Critics and fans alike have been wondering how Roseanne Barr’s real-life political beliefs—she’s been a vocal Trump supporter, if you didn’t know—would influence the revival of her popular ABC sitcom. Network president Channing Dungey has said that the tweeter in chief’s name wouldn’t be uttered at all in the 10th season of Roseanne, which premieres March 27. But the show will still address “some of the topics that are in conversation today”—just not the rotting pumpkin who spends his “executive time” diddling his nuclear button.

Despite all insistence to the contrary, reporters at the Television Critics Association winter press tour still inquired about the role Trump will play in the show, given the political schism that makes up part of the story. There was a lot of deflection from the panelists, including cast members Sara Gilbert and co-EPs Bruce Helford and Whitney Cummings, who preferred to talk about pressing forward instead of looking back at the 2016 presidential election. Soraya Nadia McDonald, culture writer for The Undefeated, posed a question to Barr about reconciling the anti-racism message espoused in the season 7 episode, “White Men Can’t Kiss,” with her character’s support for a known racist and xenophobe.

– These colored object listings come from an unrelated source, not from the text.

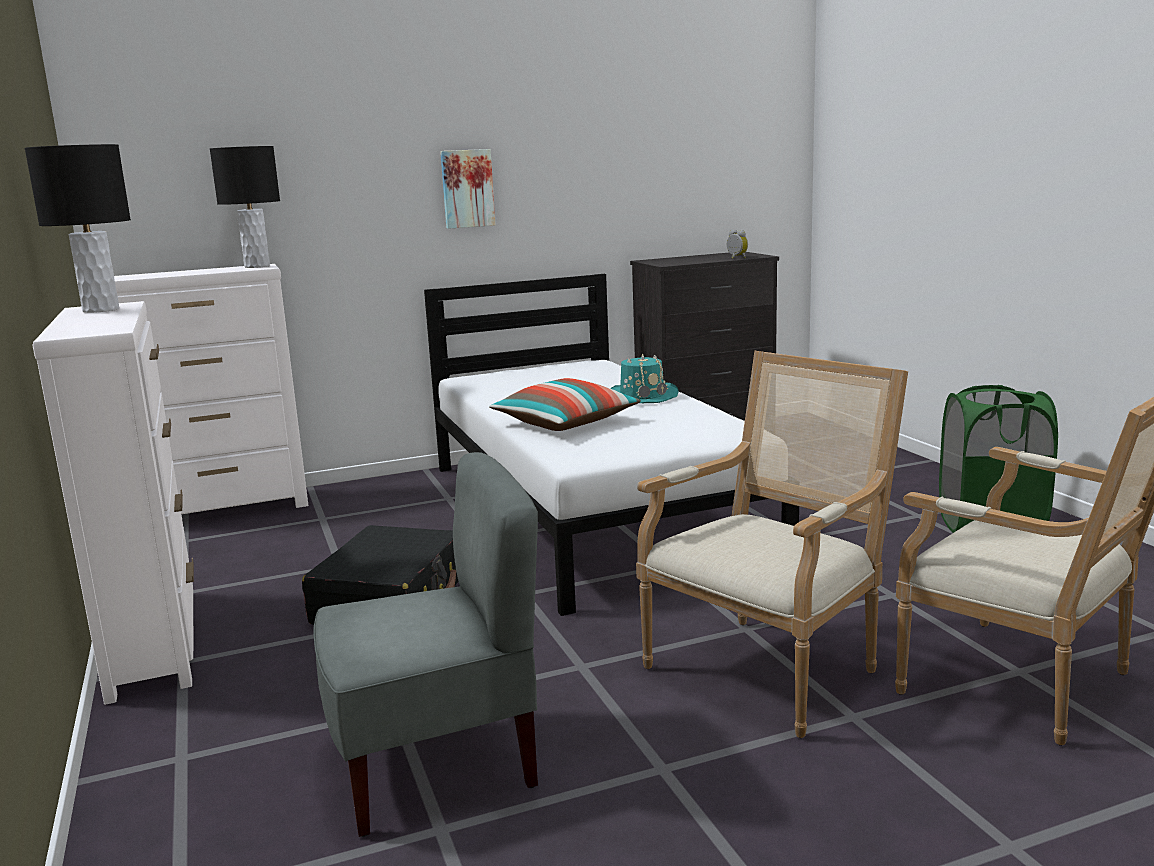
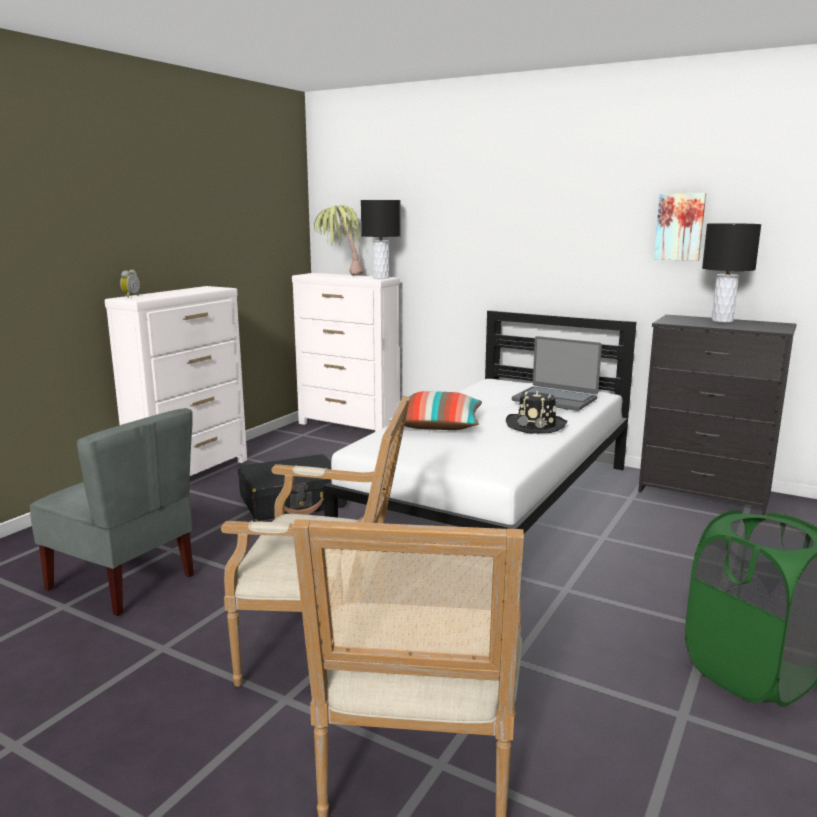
camera: 50 degrees right, 0 degrees up
(101, 310) = (200, 289): black table lamp -> black table lamp (722, 320)
(181, 273) = (340, 276): none -> potted plant
(467, 188) = (533, 238): picture -> picture (680, 226)
(585, 374) = (555, 399): none -> laptop
(642, 395) = (536, 425): turquoise hat -> black hat
(736, 258) = (747, 328): alarm clock -> alarm clock (130, 296)

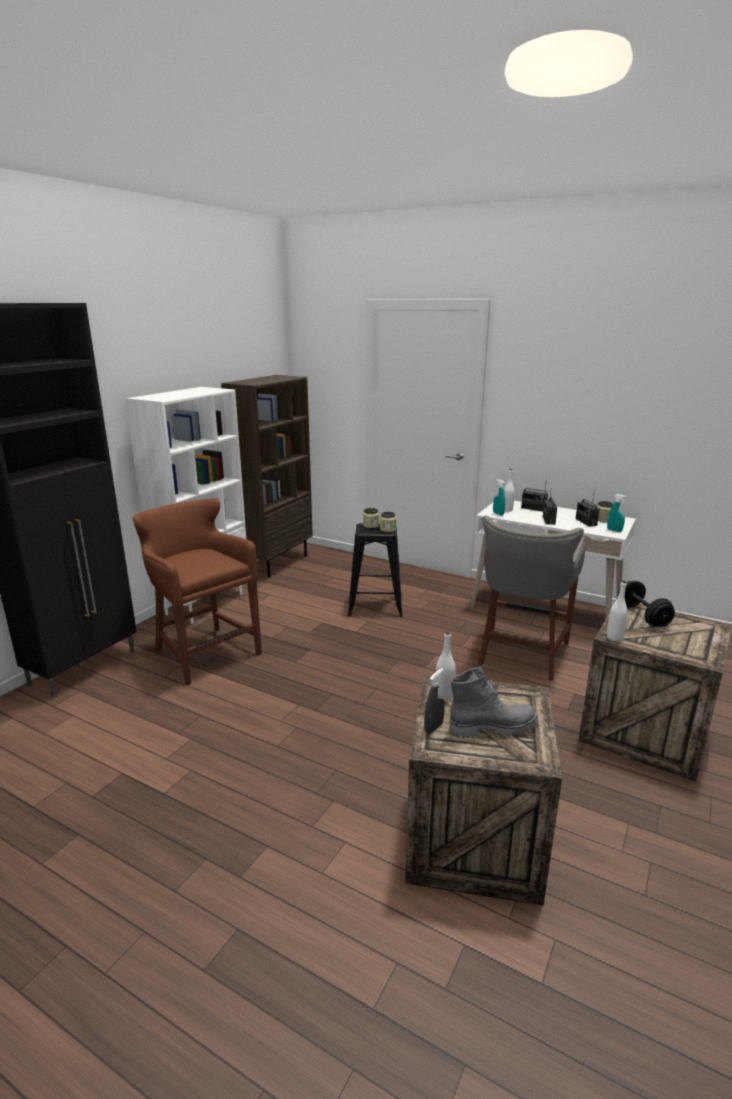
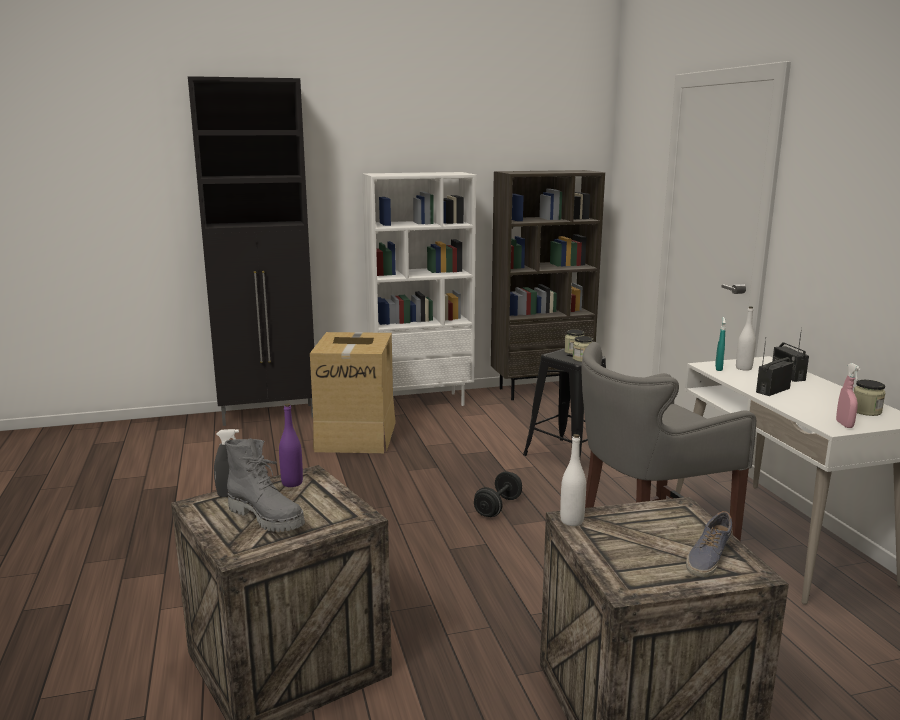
camera: 45 degrees right, 5 degrees down
(204, 652) = (356, 436): brown stool -> cardboard box
(444, 696) = (292, 483): white bottle -> purple bottle
(586, 522) = (826, 406): radio -> none
(614, 530) = (844, 424): turquoise spray bottle -> pink spray bottle
(642, 616) = (671, 521): black dumbbell -> black dumbbell (498, 507)
(691, 627) = (708, 557): none -> shoe

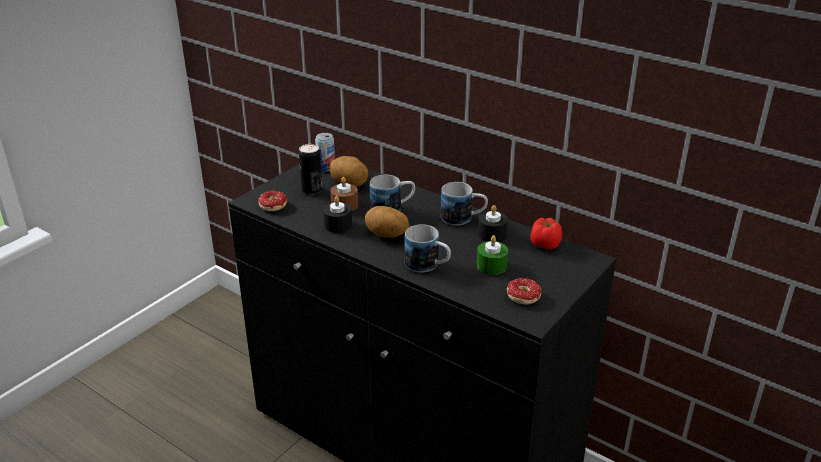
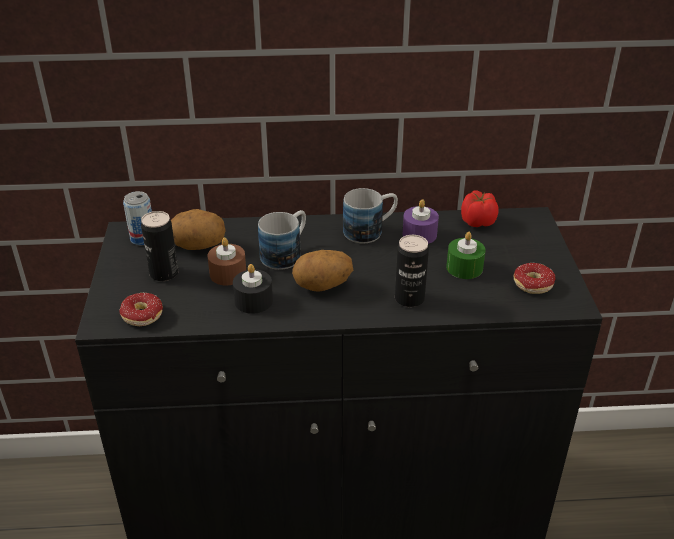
camera: 40 degrees left, 5 degrees up
(428, 266) = (409, 299): mug -> can
(492, 234) = (419, 234): black candle -> purple candle

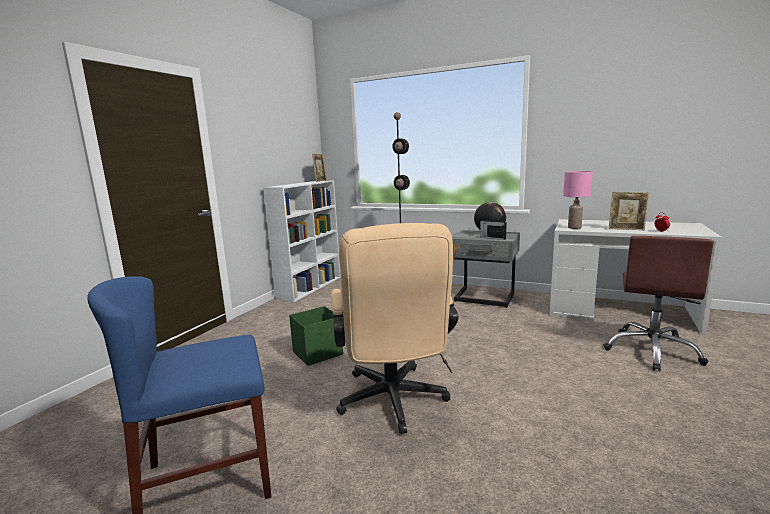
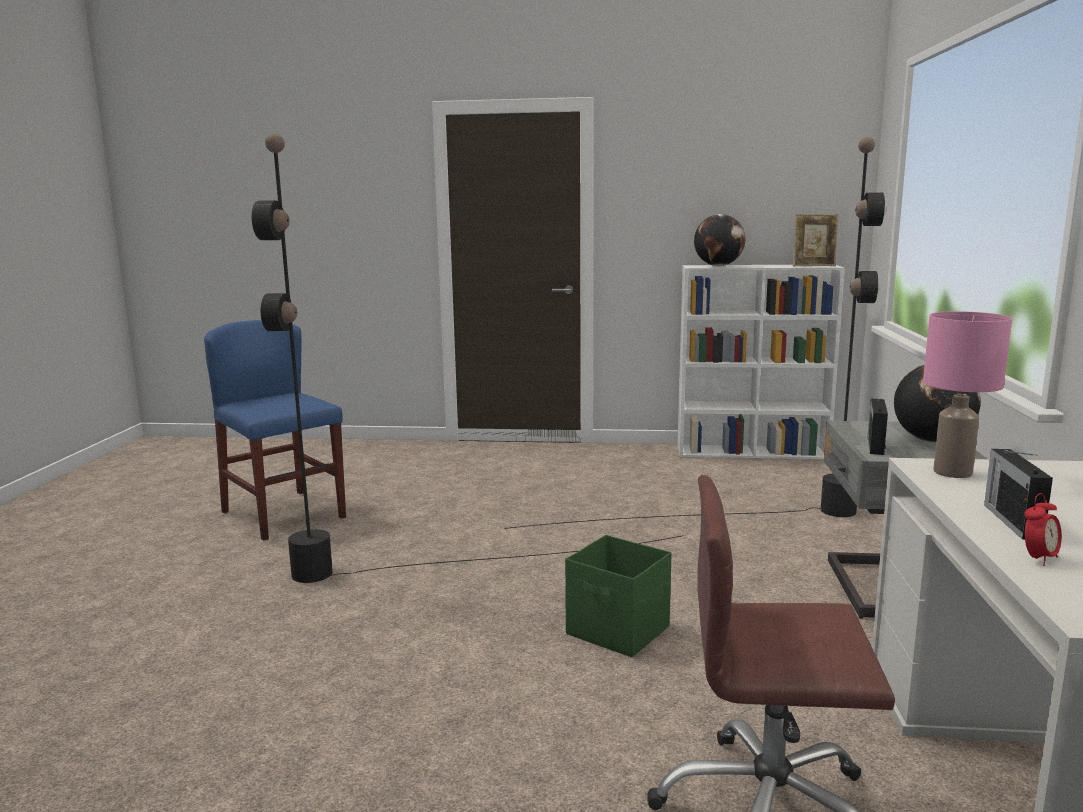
camera: 70 degrees right, 0 degrees up
(286, 185) = (718, 266): none -> globe
(318, 353) = (528, 503): green storage box -> green storage box (618, 631)
(393, 403) = (423, 564): beige office chair -> black floor lamp
(626, 229) = (1012, 521): picture frame -> radio

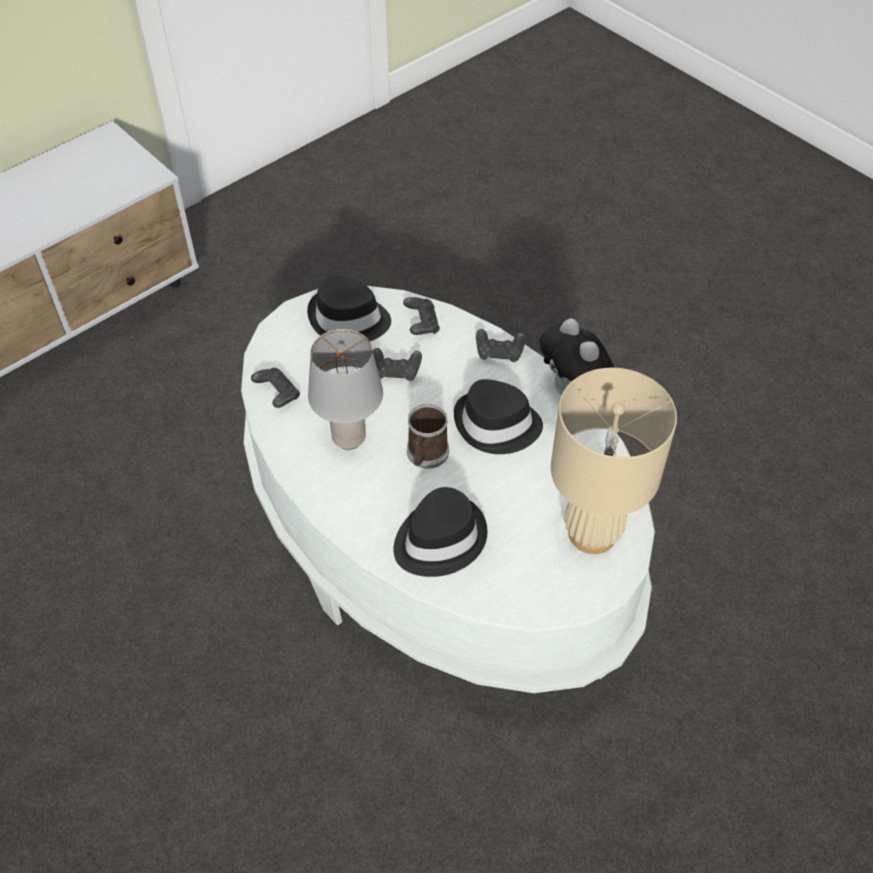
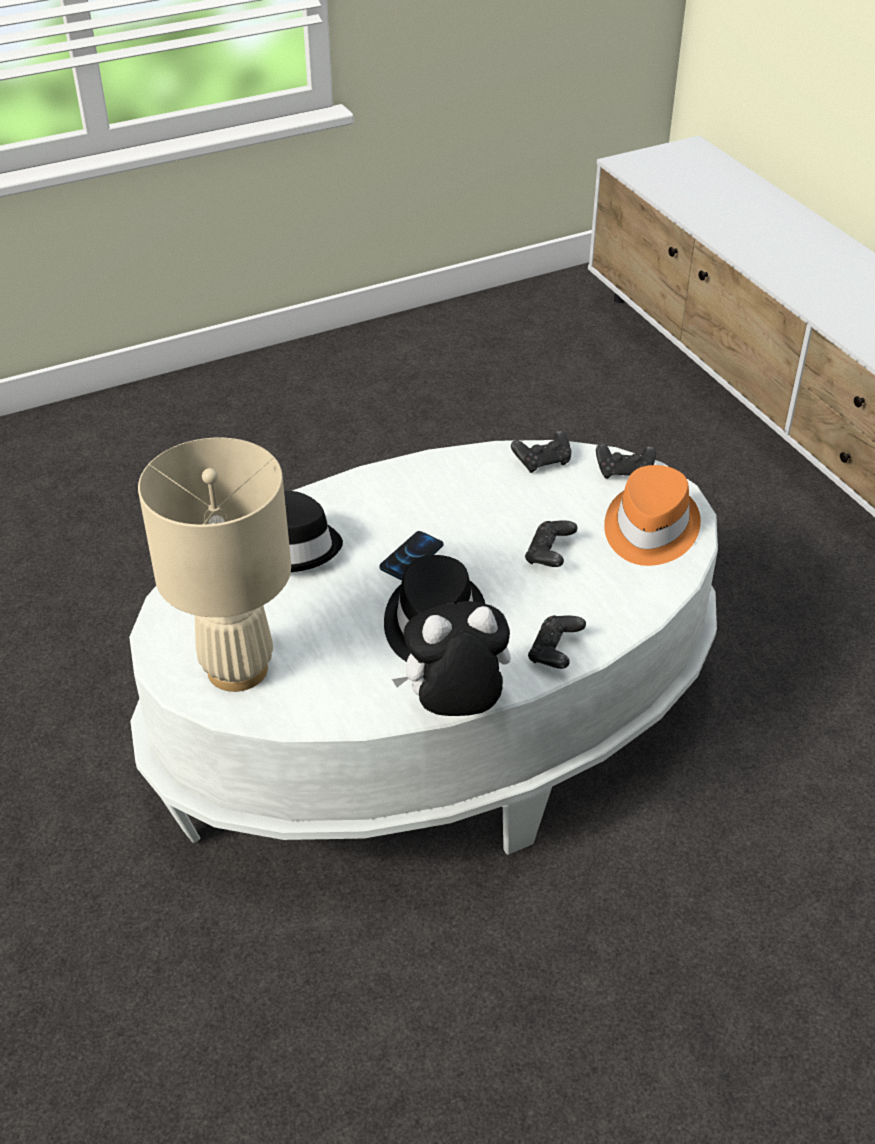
camera: 105 degrees right, 10 degrees down
(348, 320) = (649, 529): black hat -> orange hat
(348, 437) = (461, 503): grey table lamp -> none
(421, 324) = (627, 591): black game controller -> black game controller (624, 472)
(426, 455) = (411, 557): mug -> phone

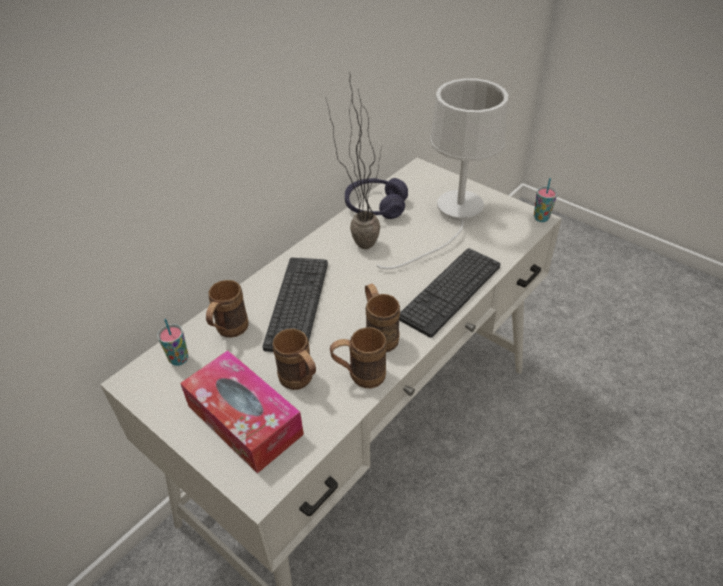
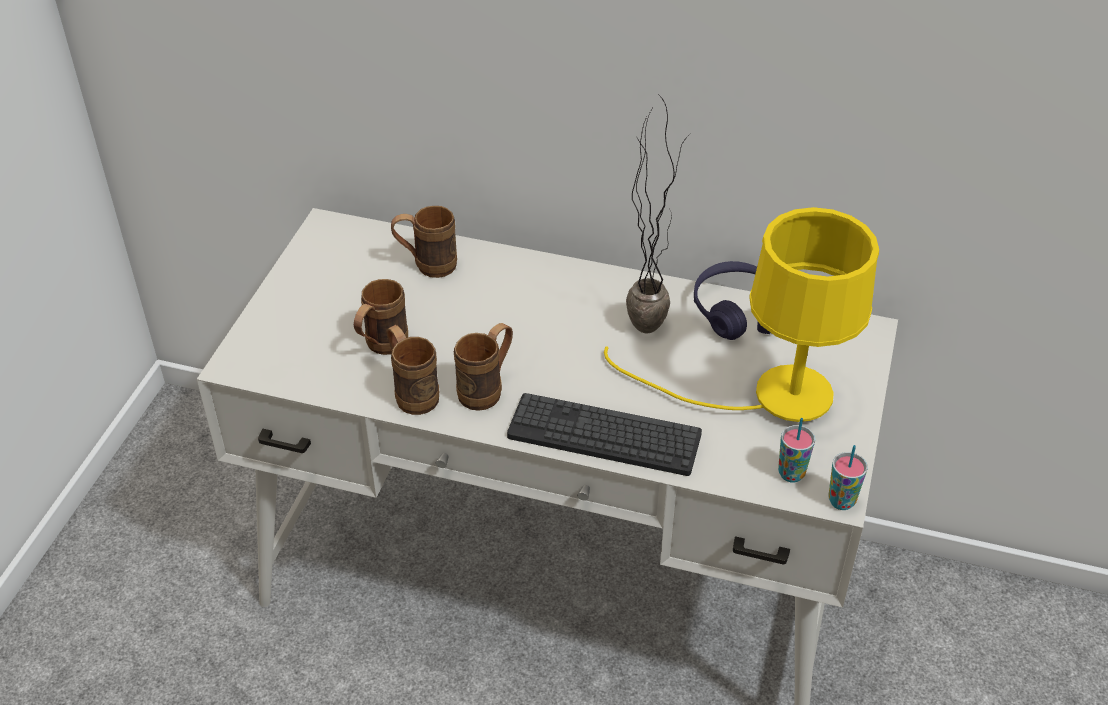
camera: 65 degrees right, 0 degrees up
(179, 359) = (369, 245): cup -> cup (791, 474)
(244, 420) = (312, 324): tissue box -> none
(297, 304) = (500, 303): keyboard -> none
(454, 218) = (769, 400): white table lamp -> yellow table lamp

“That’s your opinion,” Barr replied, to which the journalist responded by reminding the writer-producer-actor of Trump’s infamous “Mexicans are rapists” campaign line. Barr kind of shrugged and said Trump has said “all kinds of crazy things,” but she ultimately denied being any kind of apologist for the president. Of course, she soon followed that up by citing the black [and Hispanic, according to PolitiFact] unemployment rate that the Trump children are patting Daddy on the back for on Twitter, despite the fact that many experts agree that we can’t credit any one person for that figure.

Sensing she might not have made her case, Barr said she wanted to share one more thing before the panel was over, which led to a beleaguered network rep asking “Are you sure?” At that time, Barr spoke of picking between the lesser of two evils, and explained that she couldn’t bring herself to vote for Hillary Clinton “because of Haiti.”

As the panel gave way to Ryan Seacrest and the American Idol revival, Barr shifted to a more conciliatory tone: “I think it’s time to close ranks, and I would really like to see an end to ‘hate-triotism’ in this country.”